The security protection device according to claim 11, wherein the abnormality determining module comprises:

a first determining unit, configured to determine whether the volume of the ambient sound is greater than or equal to a threshold value, the second determining unit is configured to determine whether there are consecutive N of the environment when the volume of the ambient sound is greater than or equal to the threshold value The volume of the sampling point of the sound is greater than or equal to a preset value, where N is greater than or equal to 2; The second determining unit is configured to determine that the ambient sound is abnormal when the volume of the sampling points of the consecutive N environmental sounds is greater than or equal to the preset value.

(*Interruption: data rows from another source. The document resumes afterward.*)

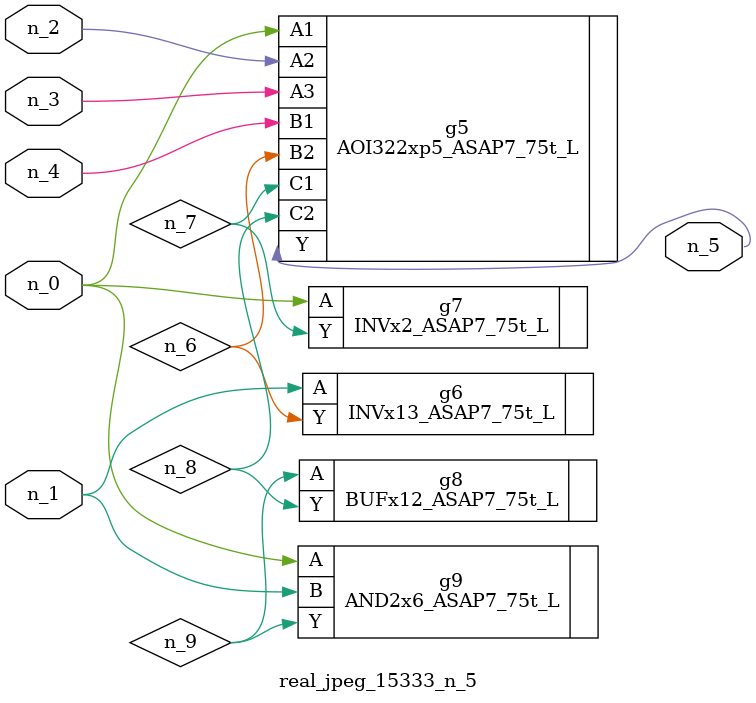
<source format=v>
module real_jpeg_15333_n_5 (n_4, n_0, n_1, n_2, n_3, n_5);

input n_4;
input n_0;
input n_1;
input n_2;
input n_3;

output n_5;

wire n_8;
wire n_6;
wire n_7;
wire n_9;

AOI322xp5_ASAP7_75t_L g5 ( 
.A1(n_0),
.A2(n_2),
.A3(n_3),
.B1(n_4),
.B2(n_6),
.C1(n_7),
.C2(n_8),
.Y(n_5)
);

INVx2_ASAP7_75t_L g7 ( 
.A(n_0),
.Y(n_7)
);

AND2x6_ASAP7_75t_L g9 ( 
.A(n_0),
.B(n_1),
.Y(n_9)
);

INVx13_ASAP7_75t_L g6 ( 
.A(n_1),
.Y(n_6)
);

BUFx12_ASAP7_75t_L g8 ( 
.A(n_9),
.Y(n_8)
);


endmodule
</source>
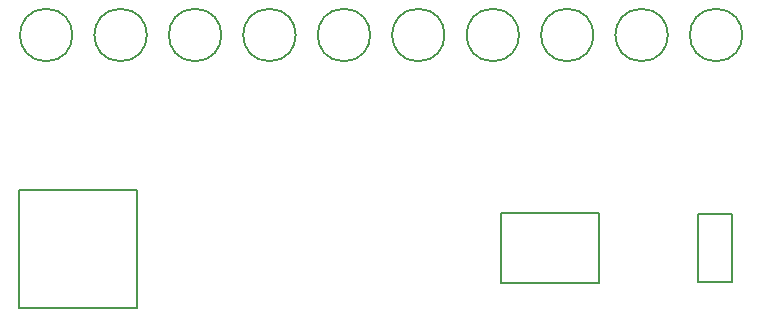
<source format=gbr>
G04*
G04 #@! TF.GenerationSoftware,Altium Limited,Altium Designer,24.1.2 (44)*
G04*
G04 Layer_Color=32768*
%FSLAX44Y44*%
%MOMM*%
G71*
G04*
G04 #@! TF.SameCoordinates,BD343A0D-4BD6-4D64-9A7B-49F0AB29FDDA*
G04*
G04*
G04 #@! TF.FilePolarity,Positive*
G04*
G01*
G75*
%ADD11C,0.2000*%
D11*
X618998Y279783D02*
G03*
X618998Y235329I0J-22227D01*
G01*
D02*
G03*
X618998Y279783I0J22227D01*
G01*
X555978D02*
G03*
X555978Y235329I0J-22227D01*
G01*
D02*
G03*
X555978Y279783I0J22227D01*
G01*
X492957D02*
G03*
X492957Y235329I0J-22227D01*
G01*
D02*
G03*
X492957Y279783I0J22227D01*
G01*
X429937D02*
G03*
X429937Y235329I0J-22227D01*
G01*
D02*
G03*
X429937Y279783I0J22227D01*
G01*
X366917D02*
G03*
X366917Y235329I0J-22227D01*
G01*
D02*
G03*
X366917Y279783I0J22227D01*
G01*
X303897D02*
G03*
X303897Y235329I0J-22227D01*
G01*
D02*
G03*
X303897Y279783I0J22227D01*
G01*
X240877D02*
G03*
X240877Y235329I0J-22227D01*
G01*
D02*
G03*
X240877Y279783I0J22227D01*
G01*
X177856D02*
G03*
X177856Y235329I0J-22227D01*
G01*
D02*
G03*
X177856Y279783I0J22227D01*
G01*
X114836D02*
G03*
X114836Y235329I0J-22227D01*
G01*
D02*
G03*
X114836Y279783I0J22227D01*
G01*
X51816D02*
G03*
X51816Y235329I0J-22227D01*
G01*
D02*
G03*
X51816Y279783I0J22227D01*
G01*
X603782Y48570D02*
X632182D01*
Y106370D01*
X603782D02*
X632182D01*
X603782Y48570D02*
Y106370D01*
X29094Y125996D02*
X128894D01*
Y26196D02*
Y125996D01*
X29094Y26196D02*
X128894D01*
X29094D02*
Y125996D01*
X436546Y47437D02*
Y106487D01*
Y47437D02*
X519510D01*
Y106487D01*
X436546D02*
X519510D01*
M02*

</source>
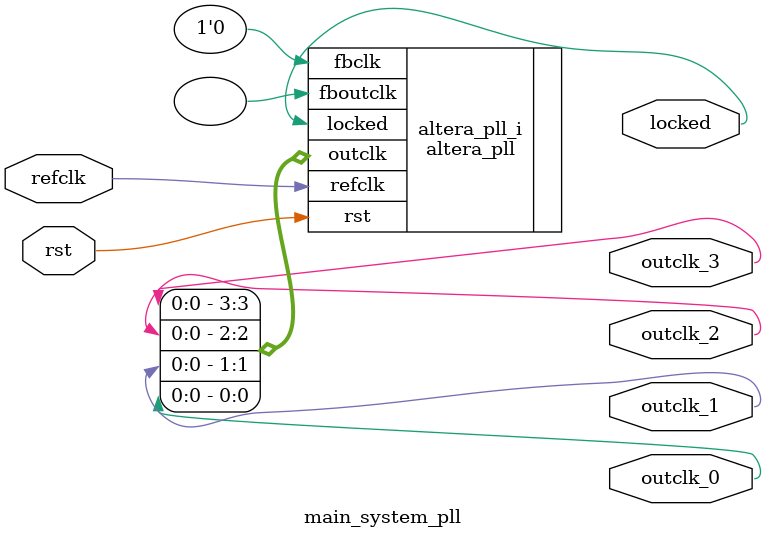
<source format=v>
`timescale 1ns/10ps
module  main_system_pll(

	// interface 'refclk'
	input wire refclk,

	// interface 'reset'
	input wire rst,

	// interface 'outclk0'
	output wire outclk_0,

	// interface 'outclk1'
	output wire outclk_1,

	// interface 'outclk2'
	output wire outclk_2,

	// interface 'outclk3'
	output wire outclk_3,

	// interface 'locked'
	output wire locked
);

	altera_pll #(
		.fractional_vco_multiplier("false"),
		.reference_clock_frequency("50.0 MHz"),
		.operation_mode("normal"),
		.number_of_clocks(4),
		.output_clock_frequency0("50.000000 MHz"),
		.phase_shift0("0 ps"),
		.duty_cycle0(50),
		.output_clock_frequency1("100.000000 MHz"),
		.phase_shift1("0 ps"),
		.duty_cycle1(50),
		.output_clock_frequency2("100.000000 MHz"),
		.phase_shift2("-3750 ps"),
		.duty_cycle2(50),
		.output_clock_frequency3("12.295081 MHz"),
		.phase_shift3("0 ps"),
		.duty_cycle3(50),
		.output_clock_frequency4("0 MHz"),
		.phase_shift4("0 ps"),
		.duty_cycle4(50),
		.output_clock_frequency5("0 MHz"),
		.phase_shift5("0 ps"),
		.duty_cycle5(50),
		.output_clock_frequency6("0 MHz"),
		.phase_shift6("0 ps"),
		.duty_cycle6(50),
		.output_clock_frequency7("0 MHz"),
		.phase_shift7("0 ps"),
		.duty_cycle7(50),
		.output_clock_frequency8("0 MHz"),
		.phase_shift8("0 ps"),
		.duty_cycle8(50),
		.output_clock_frequency9("0 MHz"),
		.phase_shift9("0 ps"),
		.duty_cycle9(50),
		.output_clock_frequency10("0 MHz"),
		.phase_shift10("0 ps"),
		.duty_cycle10(50),
		.output_clock_frequency11("0 MHz"),
		.phase_shift11("0 ps"),
		.duty_cycle11(50),
		.output_clock_frequency12("0 MHz"),
		.phase_shift12("0 ps"),
		.duty_cycle12(50),
		.output_clock_frequency13("0 MHz"),
		.phase_shift13("0 ps"),
		.duty_cycle13(50),
		.output_clock_frequency14("0 MHz"),
		.phase_shift14("0 ps"),
		.duty_cycle14(50),
		.output_clock_frequency15("0 MHz"),
		.phase_shift15("0 ps"),
		.duty_cycle15(50),
		.output_clock_frequency16("0 MHz"),
		.phase_shift16("0 ps"),
		.duty_cycle16(50),
		.output_clock_frequency17("0 MHz"),
		.phase_shift17("0 ps"),
		.duty_cycle17(50),
		.pll_type("General"),
		.pll_subtype("General")
	) altera_pll_i (
		.rst	(rst),
		.outclk	({outclk_3, outclk_2, outclk_1, outclk_0}),
		.locked	(locked),
		.fboutclk	( ),
		.fbclk	(1'b0),
		.refclk	(refclk)
	);
endmodule


</source>
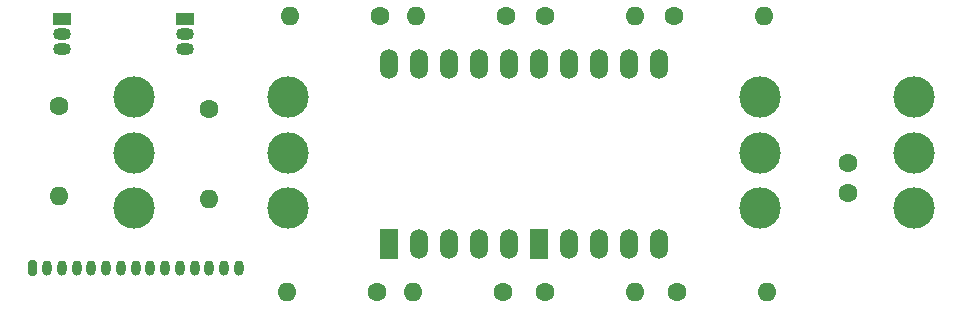
<source format=gbr>
%TF.GenerationSoftware,KiCad,Pcbnew,(5.1.6-0-10_14)*%
%TF.CreationDate,2021-01-19T16:44:27+00:00*%
%TF.ProjectId,daughterboard,64617567-6874-4657-9262-6f6172642e6b,rev?*%
%TF.SameCoordinates,Original*%
%TF.FileFunction,Soldermask,Bot*%
%TF.FilePolarity,Negative*%
%FSLAX46Y46*%
G04 Gerber Fmt 4.6, Leading zero omitted, Abs format (unit mm)*
G04 Created by KiCad (PCBNEW (5.1.6-0-10_14)) date 2021-01-19 16:44:27*
%MOMM*%
%LPD*%
G01*
G04 APERTURE LIST*
%ADD10O,0.800000X1.300000*%
%ADD11R,1.524000X2.524000*%
%ADD12O,1.524000X2.524000*%
%ADD13O,1.600000X1.600000*%
%ADD14C,1.600000*%
%ADD15C,3.500000*%
%ADD16R,1.500000X1.050000*%
%ADD17O,1.500000X1.050000*%
G04 APERTURE END LIST*
D10*
%TO.C,J1*%
X-25934000Y13208000D03*
X-27184000Y13208000D03*
X-28434000Y13208000D03*
X-29684000Y13208000D03*
X-30934000Y13208000D03*
X-32184000Y13208000D03*
X-33434000Y13208000D03*
X-34684000Y13208000D03*
X-35934000Y13208000D03*
X-37184000Y13208000D03*
X-38434000Y13208000D03*
X-39684000Y13208000D03*
X-40934000Y13208000D03*
X-42184000Y13208000D03*
G36*
G01*
X-43834000Y12758000D02*
X-43834000Y13658000D01*
G75*
G02*
X-43634000Y13858000I200000J0D01*
G01*
X-43234000Y13858000D01*
G75*
G02*
X-43034000Y13658000I0J-200000D01*
G01*
X-43034000Y12758000D01*
G75*
G02*
X-43234000Y12558000I-200000J0D01*
G01*
X-43634000Y12558000D01*
G75*
G02*
X-43834000Y12758000I0J200000D01*
G01*
G37*
%TD*%
D11*
%TO.C,U1*%
X-13208000Y15240000D03*
D12*
X-10668000Y15240000D03*
X-8128000Y15240000D03*
X-5588000Y15240000D03*
X-3048000Y15240000D03*
X-3048000Y30480000D03*
X-5588000Y30480000D03*
X-8128000Y30480000D03*
X-10668000Y30480000D03*
X-13208000Y30480000D03*
%TD*%
D13*
%TO.C,R1*%
X18542000Y34544000D03*
D14*
X10922000Y34544000D03*
%TD*%
D13*
%TO.C,R2*%
X-10922000Y34544000D03*
D14*
X-3302000Y34544000D03*
%TD*%
D13*
%TO.C,R3*%
X-11176000Y11176000D03*
D14*
X-3556000Y11176000D03*
%TD*%
D13*
%TO.C,R4*%
X7620000Y11176000D03*
D14*
X0Y11176000D03*
%TD*%
D13*
%TO.C,R5*%
X-21844000Y11176000D03*
D14*
X-14224000Y11176000D03*
%TD*%
D13*
%TO.C,R6*%
X-21590000Y34544000D03*
D14*
X-13970000Y34544000D03*
%TD*%
D13*
%TO.C,R7*%
X7620000Y34544000D03*
D14*
X0Y34544000D03*
%TD*%
D13*
%TO.C,R8*%
X18796000Y11176000D03*
D14*
X11176000Y11176000D03*
%TD*%
D15*
%TO.C,SW1*%
X-34778000Y18300000D03*
X-34778000Y23000000D03*
X-34778000Y27700000D03*
%TD*%
%TO.C,SW2*%
X-21778000Y18300000D03*
X-21778000Y23000000D03*
X-21778000Y27700000D03*
%TD*%
%TO.C,SW3*%
X18222000Y18300000D03*
X18222000Y23000000D03*
X18222000Y27700000D03*
%TD*%
%TO.C,SW4*%
X31222000Y18300000D03*
X31222000Y23000000D03*
X31222000Y27700000D03*
%TD*%
D11*
%TO.C,U2*%
X-508000Y15240000D03*
D12*
X2032000Y15240000D03*
X4572000Y15240000D03*
X7112000Y15240000D03*
X9652000Y15240000D03*
X9652000Y30480000D03*
X7112000Y30480000D03*
X4572000Y30480000D03*
X2032000Y30480000D03*
X-508000Y30480000D03*
%TD*%
D14*
%TO.C,C1*%
X25654000Y19598000D03*
X25654000Y22098000D03*
%TD*%
D16*
%TO.C,Q1*%
X-40894000Y34290000D03*
D17*
X-40894000Y31750000D03*
X-40894000Y33020000D03*
%TD*%
D16*
%TO.C,Q2*%
X-30480000Y34290000D03*
D17*
X-30480000Y31750000D03*
X-30480000Y33020000D03*
%TD*%
D13*
%TO.C,R9*%
X-41148000Y19304000D03*
D14*
X-41148000Y26924000D03*
%TD*%
D13*
%TO.C,R10*%
X-28448000Y19050000D03*
D14*
X-28448000Y26670000D03*
%TD*%
M02*

</source>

The security protection device according to claim 13, wherein the device further comprises: a voice detection module, configured to detect whether the ambient sound contains voice information when the ambient sound is abnormal;

The voice sending module is configured to send the voice information to the outside when the voice sound is included in the ambient sound.

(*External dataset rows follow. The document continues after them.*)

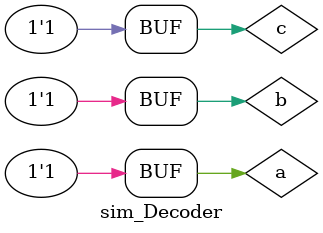
<source format=v>
`timescale 1ns / 1ps

module sim_Decoder();
    reg a, b, c;
    wire[7:0] y;
    
    Decoder38 test(a,b,c,y);
    
    initial begin
        {a,b,c} = 3'b000; #20;
        {a,b,c} = 3'b001; #20;
        {a,b,c} = 3'b010; #20;
        {a,b,c} = 3'b011; #20;
        {a,b,c} = 3'b100; #20;
        {a,b,c} = 3'b101; #20;
        {a,b,c} = 3'b110; #20;
        {a,b,c} = 3'b111; #20;
    end
endmodule

</source>
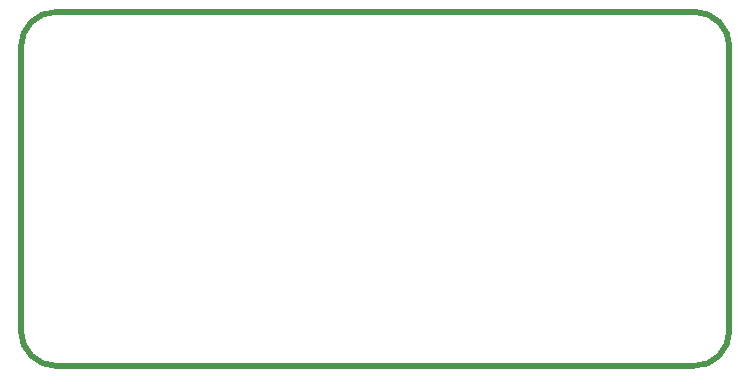
<source format=gm1>
G04*
G04 #@! TF.GenerationSoftware,Altium Limited,Altium Designer,23.3.1 (30)*
G04*
G04 Layer_Color=16711935*
%FSLAX44Y44*%
%MOMM*%
G71*
G04*
G04 #@! TF.SameCoordinates,3D1257D7-4C2A-4C7C-83D6-A3DF8429B7D0*
G04*
G04*
G04 #@! TF.FilePolarity,Positive*
G04*
G01*
G75*
%ADD15C,0.5000*%
D15*
X30000Y300000D02*
G03*
X0Y270000I0J-30000D01*
G01*
Y30000D02*
G03*
X30000Y0I30000J0D01*
G01*
X570000D02*
G03*
X600000Y30000I0J30000D01*
G01*
Y270000D02*
G03*
X570000Y300000I-30000J0D01*
G01*
X0Y30000D02*
Y270000D01*
X30000Y300000D02*
X570000D01*
X600000Y30000D02*
Y270000D01*
X30000Y0D02*
X570000D01*
M02*

</source>
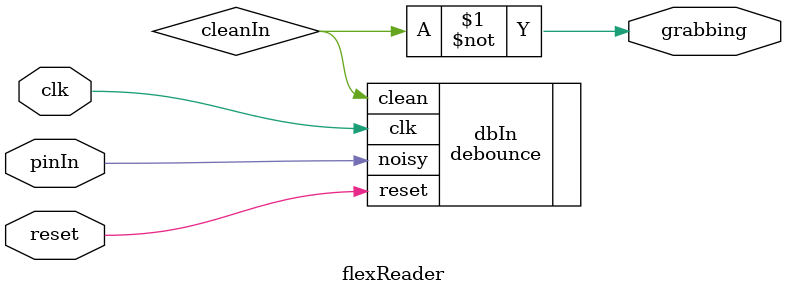
<source format=v>

module flexReader(input clk, input reset, input pinIn, output grabbing);
    wire cleanIn;
    // debounce and sync with clock
    debounce dbIn(.reset(reset), .clk(clk), .noisy(pinIn), .clean(cleanIn));
    // the input is high when the flex sensor is straight. We want the opposite.
    assign grabbing = ~cleanIn;
endmodule

</source>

The security protection device according to claim 14, wherein the voice detection module is configured to: perform a domain and frequency domain feature analysis on the ambient sound by using a voice activity detection algorithm, and determine whether the environment sound includes voice message.

The security protection device according to claim 14, wherein the voice sending module is configured to: send the voice information to a user terminal by using an audio-video peer-to-peer network transmission technology.

The safety protection device according to claim 13, wherein the threshold has at least two, and different segments correspond to different thresholds.

The security protection device according to claim 17, wherein the preset value has at least two, and different segments correspond to different preset values.

The safety protection device according to claim 11, wherein the abnormality determination module comprises:

The third determining unit is configured to determine whether the ambient sound includes voice information; and the third determining unit is configured to determine that the ambient sound is abnormal when the ambient sound includes voice information.

20. A smart speaker comprising a memory, a processor and at least one application stored in the memory and configured to be executed by the processor, wherein the application is configured to execute a claim The safety protection method described in 1.